You could try

Order statistic - Wikipedia, the free encyclopedia
But, if you have not heard of order statistics before then you dont need to learn it to solve this problem. You can use the reasoning i put in my earlier reply.

Here is part (a), step by step, To get you started.

**Concept - the distribution function**
The distribution function of a random variable is normally written F(x). It tells you the probability that the random variable X takes a value less than or equal to some particular value (x).

\(\displaystyle F(x) = P(X \leq x)\)

**Define:**
\(\displaystyle X_1 .... X_{10}\) the lifetime of the 10 components

\(\displaystyle F_i(x) = P(X_i \leq x)\) the distribution function for each X

\(\displaystyle T\) the lifetime of the system

\(\displaystyle G(t) = P(T \leq t)\) the distribution function for T

**Information from question**
\(\displaystyle X_i\) are independant and follow the same distribution: \(\displaystyle exp(\lambda)\)

We are told the mean value of each distribution is 100, and you should know (or be able to look up) that the mean value of an exponential distribution is \(\displaystyle 1/\lambda\)

so \(\displaystyle X_i \sim exp(0.01)\)

You should know (or be able to look up) that the distribution function for he exponential distribution is

\(\displaystyle F_i(x) = 1-e^{-\lambda x} = 1-e^{-0.01x}\)

**Question**
You are told that the system fails when 1 component fails. Find G(t).

**Step 1**
\(\displaystyle G(t) = P(T<t)\)

What is the probability of the system fialing before time t? This happens if at least one component has failed by time t.

\(\displaystyle G(t) = P(T<t)\) =P(at least 1 component failes by time t)

\(\displaystyle G(t) = P(T<t) =1-P(no~component~fails~by~time~t)\)

**Step 2**
What is the probability that no component has failed by time t?

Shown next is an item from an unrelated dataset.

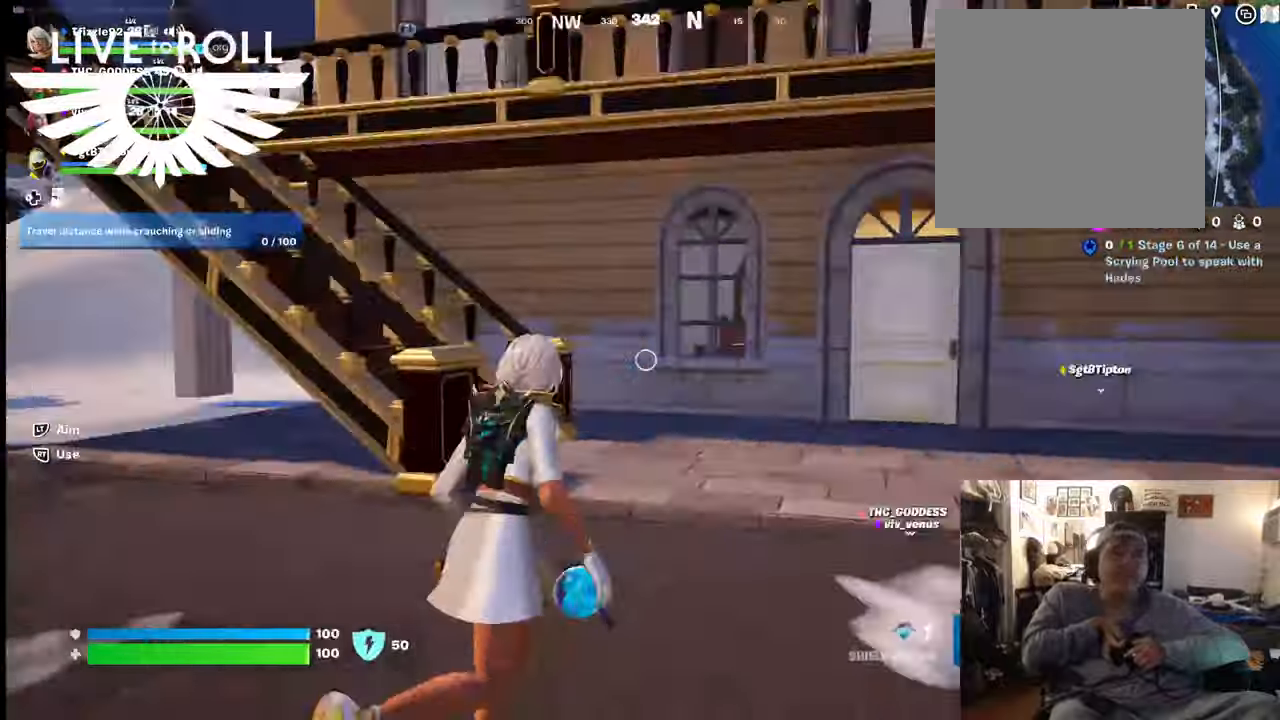
{"buttons": [], "left_stick": "up", "right_stick": "left", "events": []}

P(no failures) = \(\displaystyle P(X_1~alive~and X_2~alive~and~X_3~alive~and...)\)

P(no failures) = \(\displaystyle P(X_1~alive)P(X_2~alive)P(X_3~alive)P(X_4~alive)...\)

P(no failures) = \(\displaystyle P(X_1 > t)P(X_2 > t)P(X_3 > t)P(X_4>t)...\)

P(no failures) = \(\displaystyle \left(1-F_1(t) \right) \left(1-F_2(t) \right) \left(1-F_3(t) \right) \left(1-F_4(t) \right) \left(1-F_5(t)]\right)...\)

P(no failures) = \(\displaystyle [1-F(t)]^{10}\) (all X's follow the same distribution)

P(no failures) = \(\displaystyle [1-F(t)]^{10}\)

P(no failures) = \(\displaystyle [1-1-e^{-0.01t}]^{10}\)

P(no failures) = \(\displaystyle [e^{-0.01t}]^{10} = e^{-0.1t}\)

**Step 3**
Put it all together:

\(\displaystyle G(t) = P(T<t) =1-P(no~failures~fails~by~time~t)\)

\(\displaystyle G(t) = 1-e^{-0.1t}\)

You can recognise this as an exponential(0.1) distribution.

**Part a Answer**
The lifetime of the system follows an exp(0.1) distribution.